DOCUMENT EXTRACT:
§

I took her hand. And blushed with embarrassment.
“We can try,” I said. “I want to try.”
She picked me up for our first date by ringing the doorbell to our shared house, standing at the door with flowers. There were butterflies in my stomach while I waited on my couch, in our shared living room, for her to ring the bell.
That date wasn’t the first time we touched, but still I was shaking that night when she looked at me and asked if it’d be alright to kiss me.
Being with her felt so lovely, but we agreed we would take some time, to keep it secret, to guard it from the outside world. It was more my rule than hers, but as someone who processes all of my thoughts out loud, I was the one who had harder a time not telling the people closest to us.
“It’s okay,” she laughed, unafraid. “Talk to your people.”
So I whispered to my sister, my parents, my best friend: “Does this seem right? Does this seem real? Do I seem happy?”
“Is this what you meant by love all those years?”
I needed assurance that what I perceived was true.
I felt I had lost the right to trust myself.
But no one pushed back.
My sister said, “You are so good together.”
Still, I was too nervous to tell other people. The love felt ethereal, airy, uncontainable. In that misty bliss, there was both unlimited possibility and dreamy surreality. For months I insisted that we let our relationship be just ours; I didn’t want anyone else to take away the everythingness of the feelings I was finally willing to have.

§

Stored data entries:
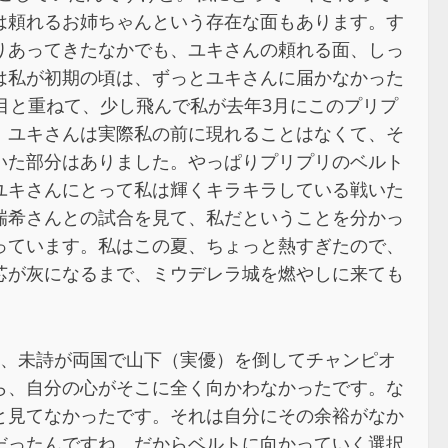
は頼れるお姉ちゃんという存在な面もあります。す
りあってきたなかでも、ユキさんの頼れる面、しっ
は私が初期の頃は、ずっとユキさんに届かなかった
目と重ねて、少し飛んで私が去年3月にこのプリプ
、ユキさんは実際私の前に現れることはなくて、そ
いた部分はありました。やっぱりプリプリのベルト
ユキさんにとって私は輝くキラキラしている戦いた
瑞希さんとの試合を見て、私だということを分かっ
っています。私はこの夏、ちょっと熱すぎたので、
芯が灰になるまで、ミウデレラ城を燃やしに来ても
月、未詩が両国で山下（実優）を倒してチャンピオ
ら、自分の心がそこに全く向かわなかったです。な
と見てなかったです。それは自分にその余裕がなか
だったんですね。だからベルトに向かっていく選択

§

EXERCISE DIRECTIONS:
Write out the passage again, starting at "She picked me" and ending at "ring the bell.", and swap "flowers" for "roses". Use nothing but the passage to complete this work.

WRITTEN ANSWER:
She picked me up for our first date by ringing the doorbell to our shared house, standing at the door with roses. There were butterflies in my stomach while I waited on my couch, in our shared living room, for her to ring the bell.